READING TEXT:
========

The policy can be purchased by the business/employer, or it can be owned and funded jointly by the employer and the executive. The executive's dependents would be named as beneficiary of all or portion of the policy. Life insurance premiums paid by the employer on behalf of the executive's interest must be reported as a taxable benefit. The amount reported must represent a reasonable cost for the benefit received.
Retirement Funding
Normal practice in a public corporation and large private corporations is to provide retirement benefits to their employees through a form of a pension arrangement. Many executive's pension plans may be limited under statutory plans such as registered pension plans. In this type of situations, it is common for the employer to provide executives with some form of a "supplementary executive retirement plan" (SERP) to provide executives with pension income they could receive should there be no statutory limits.
A SERP is an assurance by the employer to provide supplementary retirement benefits aimed to bridge the gap between the retirement benefits given under statutory plans and the desired retirement benefit based on the executive's final average earnings.
SERP's can be funded or not funded. An unfunded SERP is an unsecured assurance of future benefits and has no immediate tax consequences. A funded SERP arises where the employer formally sets aside assets (typically in a trust) which are used to fund the obligation to the employee. One option is to use life insurance to fund the SERP. A funded SERP (whether or not funded with life insurance) will generally be taxed as a "retirement compensation arrangement" (RCA) as defined in the Income Tax Act.
There are complicated rules surrounding the taxation of RCA's. In general, contributions made by the employer to an RCA are deductible by the employer in the year the contributions are made and no taxable benefit accrues to the employee. A 50% refundable tax is imposed on all contributions to the RCA and all income earned by the RCA. The refundable tax accumulates (without interest) until distributions are made from the RCA. The RCA trust refunds $1 for every $2 of income paid to the plan beneficiary. Payments out of an RCA are fully taxable to the employee at the time they are received and payments are considered to be employment income.
When funding an RCA with a life insurance policy, the policy is subject to the same taxation rules as if the policy was outside of an RCA. The funds accrued in an exempt life insurance policy are not subject to the federal refundable tax. Hence, the funds are allowed to grow tax-sheltered. Any policy gain on a full or partial disposition of the life insurance policy will be subject to the 50% refundable tax. Death benefits are tax-free to the RCA, but additional distributions to the plan beneficiary would be taxable in their hands. The employer may also be a plan beneficiary, normally for any residual amounts remaining after the plan obligations to the employees are fully satisfied. Where death benefits received by the RCA are paid to the employer corporation, it would not be entitled to an increase in its capital dividend account. The payments received by the employer corporation are considered normal income. Once the executive decides to retire there are many choices available to the RCA trust to fund the executive's supplemental pension. Provided the RCA trust document provides the trustee with the power to do so, the trustee may: 1) Withdraw funds from the policy, 2) Collaterally assign the cash value to the bank and borrow against the cash value of the policy, or 3) Pledge the cash value as security for loans taken by the corporation, which in turn makes the pension payments to the executive. The choice of alternative selected will depend on the facts of the particular situation.

========

PROVIDED MATERIAL:
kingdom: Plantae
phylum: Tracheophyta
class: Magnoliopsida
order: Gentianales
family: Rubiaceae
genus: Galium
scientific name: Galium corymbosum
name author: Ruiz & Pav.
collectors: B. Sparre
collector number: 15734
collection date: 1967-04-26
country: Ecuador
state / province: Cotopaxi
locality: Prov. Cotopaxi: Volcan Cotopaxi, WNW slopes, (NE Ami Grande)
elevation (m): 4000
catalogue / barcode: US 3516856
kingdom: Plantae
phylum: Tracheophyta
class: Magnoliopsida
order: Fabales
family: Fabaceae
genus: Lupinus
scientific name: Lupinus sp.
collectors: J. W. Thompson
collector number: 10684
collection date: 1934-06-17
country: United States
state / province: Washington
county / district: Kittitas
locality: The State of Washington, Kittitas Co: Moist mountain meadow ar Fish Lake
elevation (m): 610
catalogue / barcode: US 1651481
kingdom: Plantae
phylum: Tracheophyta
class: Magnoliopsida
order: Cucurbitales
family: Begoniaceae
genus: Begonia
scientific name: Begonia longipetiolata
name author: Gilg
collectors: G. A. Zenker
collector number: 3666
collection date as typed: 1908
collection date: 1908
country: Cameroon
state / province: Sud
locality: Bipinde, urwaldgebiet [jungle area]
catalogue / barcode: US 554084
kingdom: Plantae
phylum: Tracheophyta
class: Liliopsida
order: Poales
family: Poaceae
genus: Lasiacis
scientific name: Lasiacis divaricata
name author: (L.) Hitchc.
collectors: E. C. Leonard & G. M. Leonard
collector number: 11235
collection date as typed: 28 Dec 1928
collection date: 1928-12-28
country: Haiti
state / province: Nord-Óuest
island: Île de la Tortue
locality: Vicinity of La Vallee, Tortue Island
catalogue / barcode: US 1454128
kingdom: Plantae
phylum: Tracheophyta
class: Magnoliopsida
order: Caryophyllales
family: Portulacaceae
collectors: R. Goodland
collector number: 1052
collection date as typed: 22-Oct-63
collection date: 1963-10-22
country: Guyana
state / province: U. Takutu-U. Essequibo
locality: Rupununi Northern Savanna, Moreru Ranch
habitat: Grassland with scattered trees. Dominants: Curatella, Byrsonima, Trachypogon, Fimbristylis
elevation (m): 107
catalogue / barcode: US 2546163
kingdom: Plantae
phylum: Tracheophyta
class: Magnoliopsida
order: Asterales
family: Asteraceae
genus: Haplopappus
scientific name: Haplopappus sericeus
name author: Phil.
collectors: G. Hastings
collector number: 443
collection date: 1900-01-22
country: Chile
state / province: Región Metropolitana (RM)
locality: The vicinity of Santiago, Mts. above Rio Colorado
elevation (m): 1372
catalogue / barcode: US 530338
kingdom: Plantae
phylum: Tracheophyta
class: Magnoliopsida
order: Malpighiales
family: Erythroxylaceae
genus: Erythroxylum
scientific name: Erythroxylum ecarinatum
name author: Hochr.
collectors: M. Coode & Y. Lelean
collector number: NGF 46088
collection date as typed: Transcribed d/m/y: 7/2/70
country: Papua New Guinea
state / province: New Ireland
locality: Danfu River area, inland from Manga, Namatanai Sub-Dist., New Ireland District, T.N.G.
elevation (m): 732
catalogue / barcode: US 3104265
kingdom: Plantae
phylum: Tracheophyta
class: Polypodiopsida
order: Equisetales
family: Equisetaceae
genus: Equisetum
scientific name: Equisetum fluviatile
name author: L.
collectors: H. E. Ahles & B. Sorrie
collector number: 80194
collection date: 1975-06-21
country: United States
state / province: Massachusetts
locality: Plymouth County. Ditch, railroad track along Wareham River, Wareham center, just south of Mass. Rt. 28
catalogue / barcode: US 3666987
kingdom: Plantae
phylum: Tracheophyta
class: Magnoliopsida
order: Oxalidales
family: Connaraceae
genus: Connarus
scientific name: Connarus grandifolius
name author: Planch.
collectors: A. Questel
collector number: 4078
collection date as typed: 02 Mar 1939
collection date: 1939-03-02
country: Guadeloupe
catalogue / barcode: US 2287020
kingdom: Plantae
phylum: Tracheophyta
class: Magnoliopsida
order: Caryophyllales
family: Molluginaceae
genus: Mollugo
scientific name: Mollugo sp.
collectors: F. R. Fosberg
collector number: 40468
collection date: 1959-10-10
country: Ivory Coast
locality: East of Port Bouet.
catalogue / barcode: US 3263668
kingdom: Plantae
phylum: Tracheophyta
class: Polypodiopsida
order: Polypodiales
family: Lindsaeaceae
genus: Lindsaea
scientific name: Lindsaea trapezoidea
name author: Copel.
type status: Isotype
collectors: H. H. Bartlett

========

WHAT TO DO:
Please copy out, word for word, the part of the text on executive retirement funding that begins at the words "There are complicated" and stops after the words "be employment income.".

ANSWER TO THE EXERCISE:
There are complicated rules surrounding the taxation of RCA's. In general, contributions made by the employer to an RCA are deductible by the employer in the year the contributions are made and no taxable benefit accrues to the employee. A 50% refundable tax is imposed on all contributions to the RCA and all income earned by the RCA. The refundable tax accumulates (without interest) until distributions are made from the RCA. The RCA trust refunds $1 for every $2 of income paid to the plan beneficiary. Payments out of an RCA are fully taxable to the employee at the time they are received and payments are considered to be employment income.